Senhor Ministro das Relações Externas, Senhoras e Senhores Embaixadores, Senhor Secretário Executivo do IAO/ WAI, Senhoras e Senhores Conferencistas, Minhas Senhoras e meus Senhores,

 A busca permanente de paz perdurável na nossa região africana é um factor sociopolítico crucial e, igualmente, o é para todo o continente. Mas, não somente a paz! É preciso buscar e integrar no mesmo processo construtivo os seus prolongamentos fundamentais: a estabilidade política, a segurança e a coesão nacional e social.

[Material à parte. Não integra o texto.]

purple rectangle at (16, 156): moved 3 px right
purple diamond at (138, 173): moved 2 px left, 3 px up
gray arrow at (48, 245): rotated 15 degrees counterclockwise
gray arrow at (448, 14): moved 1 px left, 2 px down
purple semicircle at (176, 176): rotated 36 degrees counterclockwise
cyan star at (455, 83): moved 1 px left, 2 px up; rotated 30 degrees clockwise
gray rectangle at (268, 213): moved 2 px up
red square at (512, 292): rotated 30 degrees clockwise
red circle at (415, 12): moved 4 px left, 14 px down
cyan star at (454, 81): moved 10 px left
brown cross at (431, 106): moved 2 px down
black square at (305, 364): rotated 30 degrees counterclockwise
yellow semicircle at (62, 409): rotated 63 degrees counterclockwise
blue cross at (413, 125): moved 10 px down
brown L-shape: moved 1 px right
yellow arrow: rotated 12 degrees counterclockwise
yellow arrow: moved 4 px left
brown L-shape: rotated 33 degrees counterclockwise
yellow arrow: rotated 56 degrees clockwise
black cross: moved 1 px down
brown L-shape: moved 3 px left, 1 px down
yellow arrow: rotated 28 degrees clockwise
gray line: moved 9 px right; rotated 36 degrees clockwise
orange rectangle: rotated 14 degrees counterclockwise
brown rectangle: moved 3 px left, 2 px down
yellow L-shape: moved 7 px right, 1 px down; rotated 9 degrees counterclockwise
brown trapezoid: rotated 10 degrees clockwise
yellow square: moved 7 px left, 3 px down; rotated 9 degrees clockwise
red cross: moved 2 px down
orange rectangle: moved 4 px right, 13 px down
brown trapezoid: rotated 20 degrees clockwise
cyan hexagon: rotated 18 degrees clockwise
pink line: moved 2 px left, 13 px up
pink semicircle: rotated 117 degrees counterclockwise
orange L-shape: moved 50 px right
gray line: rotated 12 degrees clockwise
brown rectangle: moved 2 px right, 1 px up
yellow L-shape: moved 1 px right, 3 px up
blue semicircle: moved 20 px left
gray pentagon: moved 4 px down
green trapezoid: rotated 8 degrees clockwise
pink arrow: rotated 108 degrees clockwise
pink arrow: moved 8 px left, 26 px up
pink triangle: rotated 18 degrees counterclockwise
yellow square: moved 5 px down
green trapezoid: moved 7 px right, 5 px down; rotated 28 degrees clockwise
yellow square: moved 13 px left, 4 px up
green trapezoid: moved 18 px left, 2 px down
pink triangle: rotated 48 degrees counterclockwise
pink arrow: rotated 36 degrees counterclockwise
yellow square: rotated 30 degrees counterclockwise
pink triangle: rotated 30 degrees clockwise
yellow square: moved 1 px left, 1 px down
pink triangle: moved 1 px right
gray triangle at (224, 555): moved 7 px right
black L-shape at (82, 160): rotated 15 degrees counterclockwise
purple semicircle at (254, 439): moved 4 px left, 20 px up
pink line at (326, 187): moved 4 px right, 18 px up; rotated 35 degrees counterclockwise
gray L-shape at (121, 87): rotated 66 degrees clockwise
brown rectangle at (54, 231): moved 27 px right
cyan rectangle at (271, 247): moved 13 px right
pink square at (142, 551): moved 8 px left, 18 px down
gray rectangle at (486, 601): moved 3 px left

Começo por uma interrogação: quais os caminhos que nos podem conduzir à realização deste desiderato precioso para nós e para todos os povos do mundo? Ao aventurar-me em revisitar o longo percurso da humanidade, durante milénios, encontrei-me perante uma constante sempre presente nas relações humanas, interpessoais, intersocietárias e interestaduais: o uso da violência, e muitas vezes desproporcionada, ao serviço de interesses de pessoas individuais, de pessoas colectivas e de Estados. Consubstancia-se no uso excessivo e desmesurado da força, para além do indispensável ou esperado, para se conseguir determinados fins. Ler tudo »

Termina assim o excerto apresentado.